WHAT THE EXERCISE ASKS:
Report each line of the listing below that contains the string "produktów", copied in full. Case counts.

SOURCE INFORMATION:
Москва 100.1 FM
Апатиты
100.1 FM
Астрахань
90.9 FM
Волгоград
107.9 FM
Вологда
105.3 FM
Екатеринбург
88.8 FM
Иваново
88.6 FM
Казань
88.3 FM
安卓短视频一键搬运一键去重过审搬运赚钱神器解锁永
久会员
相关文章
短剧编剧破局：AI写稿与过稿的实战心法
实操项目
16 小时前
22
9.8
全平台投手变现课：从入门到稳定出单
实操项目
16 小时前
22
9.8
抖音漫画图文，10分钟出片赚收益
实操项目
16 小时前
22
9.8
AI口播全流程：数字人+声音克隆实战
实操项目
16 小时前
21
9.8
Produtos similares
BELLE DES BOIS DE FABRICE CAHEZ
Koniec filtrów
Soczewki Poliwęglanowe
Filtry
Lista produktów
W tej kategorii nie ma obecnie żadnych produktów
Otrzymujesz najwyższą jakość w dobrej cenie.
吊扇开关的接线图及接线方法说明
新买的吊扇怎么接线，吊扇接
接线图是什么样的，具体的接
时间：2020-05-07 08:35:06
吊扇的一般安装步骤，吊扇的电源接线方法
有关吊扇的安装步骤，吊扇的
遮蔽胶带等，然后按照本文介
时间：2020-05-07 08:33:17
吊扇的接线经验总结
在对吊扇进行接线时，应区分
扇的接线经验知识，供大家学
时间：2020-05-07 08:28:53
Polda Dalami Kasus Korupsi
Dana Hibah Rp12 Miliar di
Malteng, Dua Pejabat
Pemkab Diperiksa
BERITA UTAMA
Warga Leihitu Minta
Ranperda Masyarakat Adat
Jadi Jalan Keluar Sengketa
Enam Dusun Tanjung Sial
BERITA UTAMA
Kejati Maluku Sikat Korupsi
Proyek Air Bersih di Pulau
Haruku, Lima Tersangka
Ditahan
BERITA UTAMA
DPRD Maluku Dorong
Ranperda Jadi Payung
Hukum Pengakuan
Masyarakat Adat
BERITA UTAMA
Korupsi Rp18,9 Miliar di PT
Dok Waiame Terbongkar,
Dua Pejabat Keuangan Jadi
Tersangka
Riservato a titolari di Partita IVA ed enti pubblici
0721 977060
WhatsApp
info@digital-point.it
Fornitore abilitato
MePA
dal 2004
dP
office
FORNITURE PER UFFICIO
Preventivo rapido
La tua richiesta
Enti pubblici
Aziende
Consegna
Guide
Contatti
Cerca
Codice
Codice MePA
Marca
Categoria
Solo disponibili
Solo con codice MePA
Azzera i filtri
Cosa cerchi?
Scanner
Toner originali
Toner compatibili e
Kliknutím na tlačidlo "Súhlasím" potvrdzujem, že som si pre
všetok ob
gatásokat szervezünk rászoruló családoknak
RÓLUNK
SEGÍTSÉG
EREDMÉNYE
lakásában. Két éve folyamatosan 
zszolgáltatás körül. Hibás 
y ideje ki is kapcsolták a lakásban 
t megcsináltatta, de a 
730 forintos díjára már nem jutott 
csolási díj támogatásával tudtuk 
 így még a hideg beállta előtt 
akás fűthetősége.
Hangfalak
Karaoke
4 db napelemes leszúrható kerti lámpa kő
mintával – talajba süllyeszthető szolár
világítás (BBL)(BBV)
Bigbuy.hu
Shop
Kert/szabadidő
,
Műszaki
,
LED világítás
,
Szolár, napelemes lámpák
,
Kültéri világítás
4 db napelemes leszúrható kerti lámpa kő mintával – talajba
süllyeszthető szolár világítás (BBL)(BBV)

WRITTEN ANSWER:
Lista produktów
W tej kategorii nie ma obecnie żadnych produktów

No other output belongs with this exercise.